Clinton and McCully had just made the usual soothing but completely anodyne noises about the health of the relationship.
So I asked Clinton what "real role" did she see for New Zealand at a "more substantive level" - particularly in the areas of defence, security, the Pacific and more particularly in East Asia, where there was a vacuum in leadership which China was filling to the detriment of the US.
Clinton again acknowledged how much the US valued New Zealand's partnership and its leadership in all those areas.
Then she revealed: "We are resuming our intelligence-sharing co-operation, which we think is very significant."
As indeed it was. The US Embassy in Wellington made sure the videotape of Clinton's briefing went to New Zealand media that evening.
But when journalists asked Key to comment he refused, saying simply "I just don't comment on issues of national security".
What is - and remains - outrageous is the fact that Clinton was advised by the US Embassy that the restoration of intelligence sharing was a "no comment" issue during her subsequent visit to New Zealand.

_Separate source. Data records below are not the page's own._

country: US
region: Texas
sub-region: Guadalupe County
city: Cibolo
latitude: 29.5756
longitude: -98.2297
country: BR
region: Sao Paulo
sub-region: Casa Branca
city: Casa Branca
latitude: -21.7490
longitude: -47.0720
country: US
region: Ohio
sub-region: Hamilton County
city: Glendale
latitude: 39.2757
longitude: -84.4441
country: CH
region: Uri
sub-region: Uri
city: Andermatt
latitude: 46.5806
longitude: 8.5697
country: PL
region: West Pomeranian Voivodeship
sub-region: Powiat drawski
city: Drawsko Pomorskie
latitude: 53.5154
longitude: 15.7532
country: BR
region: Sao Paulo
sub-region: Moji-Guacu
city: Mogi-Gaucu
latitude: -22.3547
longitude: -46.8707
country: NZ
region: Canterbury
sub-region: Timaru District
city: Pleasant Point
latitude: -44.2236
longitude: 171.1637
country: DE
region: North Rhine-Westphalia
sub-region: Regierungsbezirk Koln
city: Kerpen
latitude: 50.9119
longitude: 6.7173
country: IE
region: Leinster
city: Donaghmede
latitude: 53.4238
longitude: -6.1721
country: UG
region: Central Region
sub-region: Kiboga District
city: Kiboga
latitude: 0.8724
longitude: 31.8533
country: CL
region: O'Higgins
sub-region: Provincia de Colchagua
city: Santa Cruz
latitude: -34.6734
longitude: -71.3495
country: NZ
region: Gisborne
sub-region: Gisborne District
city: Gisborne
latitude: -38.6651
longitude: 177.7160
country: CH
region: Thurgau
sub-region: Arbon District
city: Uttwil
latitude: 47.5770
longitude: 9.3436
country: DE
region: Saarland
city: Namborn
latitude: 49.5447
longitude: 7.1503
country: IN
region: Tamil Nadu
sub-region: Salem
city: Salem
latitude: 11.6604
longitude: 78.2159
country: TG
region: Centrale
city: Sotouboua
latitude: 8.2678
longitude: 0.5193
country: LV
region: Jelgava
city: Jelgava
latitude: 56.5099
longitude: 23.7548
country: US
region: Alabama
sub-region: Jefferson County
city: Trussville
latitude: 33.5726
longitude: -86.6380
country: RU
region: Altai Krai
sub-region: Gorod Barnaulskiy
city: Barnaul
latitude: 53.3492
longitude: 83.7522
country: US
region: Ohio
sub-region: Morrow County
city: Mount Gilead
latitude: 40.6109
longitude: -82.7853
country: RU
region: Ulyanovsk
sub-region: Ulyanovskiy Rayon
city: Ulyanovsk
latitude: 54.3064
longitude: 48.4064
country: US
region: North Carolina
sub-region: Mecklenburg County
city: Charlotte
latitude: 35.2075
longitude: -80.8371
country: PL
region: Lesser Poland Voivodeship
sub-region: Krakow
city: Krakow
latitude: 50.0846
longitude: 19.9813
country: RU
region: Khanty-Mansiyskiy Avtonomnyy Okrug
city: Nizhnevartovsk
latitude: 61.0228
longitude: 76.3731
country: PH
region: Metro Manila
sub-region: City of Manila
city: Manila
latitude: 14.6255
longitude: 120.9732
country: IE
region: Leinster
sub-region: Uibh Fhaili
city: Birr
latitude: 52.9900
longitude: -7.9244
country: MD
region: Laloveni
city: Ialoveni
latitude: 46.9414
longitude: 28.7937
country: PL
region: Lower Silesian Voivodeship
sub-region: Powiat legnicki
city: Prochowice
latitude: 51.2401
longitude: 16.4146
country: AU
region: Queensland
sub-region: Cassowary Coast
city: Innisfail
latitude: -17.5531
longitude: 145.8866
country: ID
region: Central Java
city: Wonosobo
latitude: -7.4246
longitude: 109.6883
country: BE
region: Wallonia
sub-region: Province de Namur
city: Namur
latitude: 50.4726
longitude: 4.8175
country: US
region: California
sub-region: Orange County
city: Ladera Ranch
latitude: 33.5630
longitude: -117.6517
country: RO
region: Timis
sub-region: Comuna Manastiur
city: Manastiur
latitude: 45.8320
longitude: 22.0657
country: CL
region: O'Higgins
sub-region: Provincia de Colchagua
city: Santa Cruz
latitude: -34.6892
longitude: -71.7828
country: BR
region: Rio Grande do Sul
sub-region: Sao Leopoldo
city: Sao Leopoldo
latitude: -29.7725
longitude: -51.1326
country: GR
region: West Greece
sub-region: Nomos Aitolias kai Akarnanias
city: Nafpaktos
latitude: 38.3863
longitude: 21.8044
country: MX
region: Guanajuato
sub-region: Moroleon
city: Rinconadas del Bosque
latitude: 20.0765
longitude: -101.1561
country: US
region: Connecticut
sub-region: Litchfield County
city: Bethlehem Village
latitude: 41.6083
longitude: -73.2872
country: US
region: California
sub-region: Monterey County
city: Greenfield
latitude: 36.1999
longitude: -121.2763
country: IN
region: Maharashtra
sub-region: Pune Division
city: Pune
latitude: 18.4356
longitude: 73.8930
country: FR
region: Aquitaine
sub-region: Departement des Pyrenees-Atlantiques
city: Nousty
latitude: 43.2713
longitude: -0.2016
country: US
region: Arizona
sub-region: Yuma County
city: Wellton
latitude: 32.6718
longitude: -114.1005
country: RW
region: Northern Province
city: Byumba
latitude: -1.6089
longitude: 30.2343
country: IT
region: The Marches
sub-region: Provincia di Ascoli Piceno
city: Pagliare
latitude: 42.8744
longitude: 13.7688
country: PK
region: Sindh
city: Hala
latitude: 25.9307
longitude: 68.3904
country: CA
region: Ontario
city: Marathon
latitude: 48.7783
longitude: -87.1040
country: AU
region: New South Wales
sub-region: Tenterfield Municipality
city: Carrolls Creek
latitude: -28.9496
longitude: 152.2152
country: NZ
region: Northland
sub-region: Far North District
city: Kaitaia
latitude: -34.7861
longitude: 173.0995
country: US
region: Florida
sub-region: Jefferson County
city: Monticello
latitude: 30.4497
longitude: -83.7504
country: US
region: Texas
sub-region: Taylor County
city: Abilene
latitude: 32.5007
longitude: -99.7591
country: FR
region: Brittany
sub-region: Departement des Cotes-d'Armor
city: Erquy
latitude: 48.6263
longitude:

This pattern of absurd secrecy is why the revelations that Hager's ferreting have brought to the public eye are important. So too the work of independent journalist Jon Stephenson, whose disclosures in Metro magazine prompted the PM to undermine his credibility rather than engage seriously on the content of his article.
Clearly Hager has filtered the new disclosures through his own predictable prism. That's what he does. In my view the focus on whether or not the CIA is working alongside NZ's provincial reconstruction team in Afghanistan is banal. So what. But that does not negate the substance of leaked military and intelligence documents he has unearthed.
It's obvious to other than the obviously obtuse that Hager is not going to disclose the identity of his confidential sources. They would appear to be well-placed.
But he should now follow in Julian Assange's footsteps and make his confidential source documents public through an open-source website so journalists and Defence commentators can independently assess them.